Par ailleurs, 15% des mesures commerciales restrictives introduites depuis le
début de la crise ont déjà été abrogées. Par conséquent, l’OMC (Organisme
Mondial du Commerce), dirigé par Pascal Lamy, a tout lieu de se réjouir de cette
évolution.
Pourtant le panorama n’est pas aussi brillant qu’on veut bien le dire. En fait,
le protectionnisme s’est déplacé, du terrain commercial vers le domaine
financier. Tout d’abord nous sommes rentrés véritablement dans une guerre des
monnaies entre le dollar, l’euro et le yuan.
Une dépréciation monétaire permet en effet de bénéficier d’un avantage
compétitif dans la conquête des marchés. La sous-évaluation du renminbi chinois
(il n’a progressé que de 3,5 % par rapport au dollar en 2010) favorise les
exportations de « l’Empire du Milieu », tandis que les Américains s’efforcent de
maintenir le dollar bas, en gardant des taux d’intérêt faibles et en recourant à
la planche à billets (« quantitative easing »).
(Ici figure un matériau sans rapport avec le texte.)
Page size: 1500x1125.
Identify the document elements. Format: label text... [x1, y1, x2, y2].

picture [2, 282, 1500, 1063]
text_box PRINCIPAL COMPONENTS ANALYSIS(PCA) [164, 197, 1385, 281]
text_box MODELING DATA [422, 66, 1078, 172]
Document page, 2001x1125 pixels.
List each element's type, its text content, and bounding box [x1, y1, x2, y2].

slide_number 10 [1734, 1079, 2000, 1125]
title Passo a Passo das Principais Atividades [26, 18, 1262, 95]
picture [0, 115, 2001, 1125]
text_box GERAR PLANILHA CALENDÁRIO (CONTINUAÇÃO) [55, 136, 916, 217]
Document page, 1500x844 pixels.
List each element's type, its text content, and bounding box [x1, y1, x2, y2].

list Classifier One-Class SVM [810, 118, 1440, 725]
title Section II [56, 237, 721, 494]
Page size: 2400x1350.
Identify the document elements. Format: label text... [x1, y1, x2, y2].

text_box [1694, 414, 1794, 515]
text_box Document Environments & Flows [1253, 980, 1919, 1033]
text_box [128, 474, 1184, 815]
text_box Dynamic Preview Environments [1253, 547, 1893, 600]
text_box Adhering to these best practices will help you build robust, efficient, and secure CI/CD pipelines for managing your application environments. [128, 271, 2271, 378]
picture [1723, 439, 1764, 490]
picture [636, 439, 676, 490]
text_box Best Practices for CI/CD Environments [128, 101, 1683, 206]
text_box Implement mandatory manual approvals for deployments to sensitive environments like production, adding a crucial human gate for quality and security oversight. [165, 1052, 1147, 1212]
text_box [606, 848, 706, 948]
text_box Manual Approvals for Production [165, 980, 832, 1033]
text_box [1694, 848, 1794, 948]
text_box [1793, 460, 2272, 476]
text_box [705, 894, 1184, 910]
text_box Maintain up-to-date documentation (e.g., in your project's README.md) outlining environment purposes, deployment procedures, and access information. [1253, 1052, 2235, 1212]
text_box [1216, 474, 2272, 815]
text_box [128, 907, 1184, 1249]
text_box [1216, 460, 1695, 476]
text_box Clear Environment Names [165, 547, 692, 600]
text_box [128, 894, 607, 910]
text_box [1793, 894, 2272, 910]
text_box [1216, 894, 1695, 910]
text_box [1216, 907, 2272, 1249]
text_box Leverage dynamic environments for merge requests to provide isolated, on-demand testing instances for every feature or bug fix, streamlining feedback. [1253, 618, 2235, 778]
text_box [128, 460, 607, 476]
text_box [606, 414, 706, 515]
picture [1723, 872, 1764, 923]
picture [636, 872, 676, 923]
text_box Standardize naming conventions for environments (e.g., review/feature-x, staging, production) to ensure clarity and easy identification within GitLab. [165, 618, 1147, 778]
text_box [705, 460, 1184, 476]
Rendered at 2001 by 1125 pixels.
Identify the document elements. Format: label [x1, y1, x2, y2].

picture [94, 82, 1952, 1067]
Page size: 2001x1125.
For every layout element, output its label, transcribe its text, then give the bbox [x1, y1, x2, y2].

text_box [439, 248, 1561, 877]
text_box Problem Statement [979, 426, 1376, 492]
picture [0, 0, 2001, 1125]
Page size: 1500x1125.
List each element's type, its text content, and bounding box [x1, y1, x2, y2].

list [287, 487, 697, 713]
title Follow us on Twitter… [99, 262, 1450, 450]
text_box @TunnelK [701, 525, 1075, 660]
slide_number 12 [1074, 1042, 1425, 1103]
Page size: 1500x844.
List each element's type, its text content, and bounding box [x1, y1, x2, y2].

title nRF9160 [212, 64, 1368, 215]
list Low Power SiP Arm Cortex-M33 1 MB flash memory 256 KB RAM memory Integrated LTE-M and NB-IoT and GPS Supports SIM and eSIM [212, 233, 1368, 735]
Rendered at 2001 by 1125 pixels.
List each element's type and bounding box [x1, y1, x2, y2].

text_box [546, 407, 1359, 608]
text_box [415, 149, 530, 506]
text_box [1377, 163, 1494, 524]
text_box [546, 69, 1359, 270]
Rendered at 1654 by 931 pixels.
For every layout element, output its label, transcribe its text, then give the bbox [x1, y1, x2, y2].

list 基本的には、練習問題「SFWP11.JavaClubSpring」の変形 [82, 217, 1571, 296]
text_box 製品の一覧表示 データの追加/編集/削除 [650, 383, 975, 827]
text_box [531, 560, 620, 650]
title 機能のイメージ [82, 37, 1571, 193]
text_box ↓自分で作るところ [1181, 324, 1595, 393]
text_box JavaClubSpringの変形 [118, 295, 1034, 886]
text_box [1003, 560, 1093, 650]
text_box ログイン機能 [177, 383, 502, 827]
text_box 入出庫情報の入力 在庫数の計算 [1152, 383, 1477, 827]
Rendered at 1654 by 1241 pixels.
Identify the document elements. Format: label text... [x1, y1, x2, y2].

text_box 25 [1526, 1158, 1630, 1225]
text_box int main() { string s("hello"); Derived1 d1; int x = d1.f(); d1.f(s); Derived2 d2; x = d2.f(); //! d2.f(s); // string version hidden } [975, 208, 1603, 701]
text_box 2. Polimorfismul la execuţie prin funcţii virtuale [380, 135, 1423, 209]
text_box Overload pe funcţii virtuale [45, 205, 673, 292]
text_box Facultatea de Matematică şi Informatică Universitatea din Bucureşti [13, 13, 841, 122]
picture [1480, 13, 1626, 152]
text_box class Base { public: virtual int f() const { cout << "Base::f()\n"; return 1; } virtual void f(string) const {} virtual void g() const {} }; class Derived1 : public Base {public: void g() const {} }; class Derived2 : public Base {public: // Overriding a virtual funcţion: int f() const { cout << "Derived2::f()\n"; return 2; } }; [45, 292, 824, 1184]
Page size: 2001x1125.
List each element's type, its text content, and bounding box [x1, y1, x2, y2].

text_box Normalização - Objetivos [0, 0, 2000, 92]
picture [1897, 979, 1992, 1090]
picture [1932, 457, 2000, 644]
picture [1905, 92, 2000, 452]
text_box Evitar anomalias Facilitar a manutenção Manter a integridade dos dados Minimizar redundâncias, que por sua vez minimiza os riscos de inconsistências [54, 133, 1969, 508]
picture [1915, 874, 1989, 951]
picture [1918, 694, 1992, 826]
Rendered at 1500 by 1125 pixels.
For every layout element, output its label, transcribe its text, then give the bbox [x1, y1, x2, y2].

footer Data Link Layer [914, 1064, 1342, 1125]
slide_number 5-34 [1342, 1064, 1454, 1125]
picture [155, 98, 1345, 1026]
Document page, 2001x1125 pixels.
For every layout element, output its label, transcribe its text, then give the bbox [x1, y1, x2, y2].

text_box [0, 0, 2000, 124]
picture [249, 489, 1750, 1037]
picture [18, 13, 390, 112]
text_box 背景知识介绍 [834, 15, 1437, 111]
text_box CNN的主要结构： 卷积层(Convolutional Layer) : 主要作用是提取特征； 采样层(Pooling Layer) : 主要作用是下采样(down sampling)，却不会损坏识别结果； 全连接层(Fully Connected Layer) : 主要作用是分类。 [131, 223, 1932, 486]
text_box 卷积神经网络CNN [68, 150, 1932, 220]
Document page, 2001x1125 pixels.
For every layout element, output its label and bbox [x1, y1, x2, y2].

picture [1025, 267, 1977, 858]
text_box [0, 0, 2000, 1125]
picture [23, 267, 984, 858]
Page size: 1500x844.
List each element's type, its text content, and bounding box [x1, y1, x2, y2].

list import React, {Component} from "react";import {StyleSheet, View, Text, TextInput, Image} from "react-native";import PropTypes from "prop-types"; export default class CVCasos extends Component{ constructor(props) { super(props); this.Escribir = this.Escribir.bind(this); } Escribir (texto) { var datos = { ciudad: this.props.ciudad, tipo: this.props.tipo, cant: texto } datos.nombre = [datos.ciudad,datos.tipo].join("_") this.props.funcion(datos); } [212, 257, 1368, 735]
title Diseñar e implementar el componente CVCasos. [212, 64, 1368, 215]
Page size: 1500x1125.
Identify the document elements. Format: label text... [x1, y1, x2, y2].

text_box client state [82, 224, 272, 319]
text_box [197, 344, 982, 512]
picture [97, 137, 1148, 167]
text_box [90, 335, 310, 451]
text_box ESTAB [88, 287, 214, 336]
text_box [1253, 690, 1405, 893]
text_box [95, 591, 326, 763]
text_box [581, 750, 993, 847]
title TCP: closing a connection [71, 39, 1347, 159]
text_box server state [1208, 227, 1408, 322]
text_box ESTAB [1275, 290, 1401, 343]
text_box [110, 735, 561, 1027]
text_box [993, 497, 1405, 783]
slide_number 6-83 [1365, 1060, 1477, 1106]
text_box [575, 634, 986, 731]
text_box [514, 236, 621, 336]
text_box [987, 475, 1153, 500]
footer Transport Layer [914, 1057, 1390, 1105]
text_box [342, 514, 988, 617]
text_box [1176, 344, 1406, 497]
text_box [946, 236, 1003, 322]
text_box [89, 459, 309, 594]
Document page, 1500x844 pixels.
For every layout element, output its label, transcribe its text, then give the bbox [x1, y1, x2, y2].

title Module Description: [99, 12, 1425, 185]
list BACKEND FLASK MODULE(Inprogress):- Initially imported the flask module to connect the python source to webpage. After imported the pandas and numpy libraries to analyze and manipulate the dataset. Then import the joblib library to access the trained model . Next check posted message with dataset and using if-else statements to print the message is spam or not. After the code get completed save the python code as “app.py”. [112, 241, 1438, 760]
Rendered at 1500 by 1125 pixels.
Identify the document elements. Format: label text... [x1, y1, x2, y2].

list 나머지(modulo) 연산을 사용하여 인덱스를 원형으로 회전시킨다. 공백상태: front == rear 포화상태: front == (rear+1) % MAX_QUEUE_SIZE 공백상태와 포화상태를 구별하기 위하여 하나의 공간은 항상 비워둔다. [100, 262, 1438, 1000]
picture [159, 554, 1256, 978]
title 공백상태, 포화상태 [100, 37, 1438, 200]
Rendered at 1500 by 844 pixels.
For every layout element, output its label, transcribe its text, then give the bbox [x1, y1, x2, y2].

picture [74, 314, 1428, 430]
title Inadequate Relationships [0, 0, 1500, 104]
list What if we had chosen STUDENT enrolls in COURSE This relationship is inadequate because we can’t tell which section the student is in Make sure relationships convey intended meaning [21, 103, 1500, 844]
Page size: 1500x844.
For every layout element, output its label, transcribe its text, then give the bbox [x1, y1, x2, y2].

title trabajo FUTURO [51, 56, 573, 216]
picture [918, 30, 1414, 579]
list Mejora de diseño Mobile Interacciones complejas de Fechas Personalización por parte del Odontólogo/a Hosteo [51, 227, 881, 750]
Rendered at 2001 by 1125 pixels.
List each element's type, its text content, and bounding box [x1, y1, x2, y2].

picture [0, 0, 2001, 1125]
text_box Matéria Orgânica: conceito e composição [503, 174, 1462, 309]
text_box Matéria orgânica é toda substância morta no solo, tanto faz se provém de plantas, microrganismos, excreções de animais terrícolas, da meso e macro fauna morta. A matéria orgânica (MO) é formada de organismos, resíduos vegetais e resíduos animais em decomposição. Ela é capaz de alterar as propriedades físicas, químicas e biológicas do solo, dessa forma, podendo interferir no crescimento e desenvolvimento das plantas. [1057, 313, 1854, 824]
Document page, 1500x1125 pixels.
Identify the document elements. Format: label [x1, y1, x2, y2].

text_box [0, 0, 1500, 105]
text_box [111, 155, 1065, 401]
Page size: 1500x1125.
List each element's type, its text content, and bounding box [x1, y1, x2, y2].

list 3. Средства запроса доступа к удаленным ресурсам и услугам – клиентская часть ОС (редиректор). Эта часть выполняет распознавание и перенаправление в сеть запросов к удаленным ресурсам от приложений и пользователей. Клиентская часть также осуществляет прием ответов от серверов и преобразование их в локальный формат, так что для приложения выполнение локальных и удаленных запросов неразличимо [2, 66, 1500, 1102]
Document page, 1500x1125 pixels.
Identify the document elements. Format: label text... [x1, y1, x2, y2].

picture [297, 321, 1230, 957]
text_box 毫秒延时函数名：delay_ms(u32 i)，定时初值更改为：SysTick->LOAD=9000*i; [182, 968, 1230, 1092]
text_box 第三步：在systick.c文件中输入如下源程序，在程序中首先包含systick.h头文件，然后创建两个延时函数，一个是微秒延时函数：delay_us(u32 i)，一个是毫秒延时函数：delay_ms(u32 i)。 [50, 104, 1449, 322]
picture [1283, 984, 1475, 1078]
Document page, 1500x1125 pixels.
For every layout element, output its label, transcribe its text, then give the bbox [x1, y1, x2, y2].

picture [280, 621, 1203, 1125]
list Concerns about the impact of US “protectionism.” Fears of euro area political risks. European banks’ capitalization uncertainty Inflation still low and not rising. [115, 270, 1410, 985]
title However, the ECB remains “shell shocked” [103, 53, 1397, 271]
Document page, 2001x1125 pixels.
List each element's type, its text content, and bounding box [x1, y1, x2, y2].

De même, l’euro a repris sa marche vers les 1,50 dollars, après une baisse,
bienvenue, mais seulement momentanée, provoquée par les crises de la dette, de
la Grèce, de l’Irlande et du Portugal ; en effet, lorsque l’euro monte de 10
centimes, une entreprise comme EADS perd 1 milliard (perte de « compétitivité
»). En conséquence, la volatilité des devises ne fait que s’accroître et les
tentatives de manipulation des cours de change ont encore de beaux jours devant
elles.
L’autre forme de protectionnisme financier est encore plus insidieux et concerne
les mouvements de capitaux transfrontaliers. Ainsi, depuis plusieurs mois, de
nombreux pays ont introduit de nouvelles réglementations sur les entrées de
capitaux ; on peut citer : l’Indonésie, la Thaïlande, le Brésil et la Corée du
Sud. Qui plus est, des mesures sont prises concernant les rachats d’entreprises
locales par des intérêts étrangers.
Ainsi les Néerlandais se sont opposés à la prise de contrôle de Draka par le
Chinois Xih-mao. D’ailleurs, l’Europe envisage, à l’instar des Etats-Unis, de se
doter d’une agence de « surveillance des investissements étrangers ». Même à
l’intérieur de l’Union Européenne, certains pays, tel la Hongrie édictent des
lois restrictives sur les nouveaux investissements étrangers, ce qui inquiète
Bruxelles. On pense aussi au désir des Italiens de préserver « l’italianité » de
leurs entreprises (cf. l’affaire Parmalat).
En France même, la création du FSI (Fonds Stratégique d’Investissement) et la
détermination de 11 secteurs industriels considérés comme « sensibles »
indiquent la volonté gouvernementale de rester vigilant, à un moment où les pays
émergents se font plus entreprenants (cf. l’ouverture à Paris d’une filiale de
la première banque du monde, en termes de capitalisation, l’ICBC (Industrial and
Commercial Bank of China)).
Si ces initiatives devaient se multiplier, nous entrerions dans une nouvelle
phase de protectionnisme ce qui serait tout à fait dommageable, ainsi que l’a
montré l’expérience historique de 1929. A condition que les règles communes
soient claires et respectées, le libre-échange demeure un système « globalement
positif ». A l’OMC de jouer son rôle d’arbitre.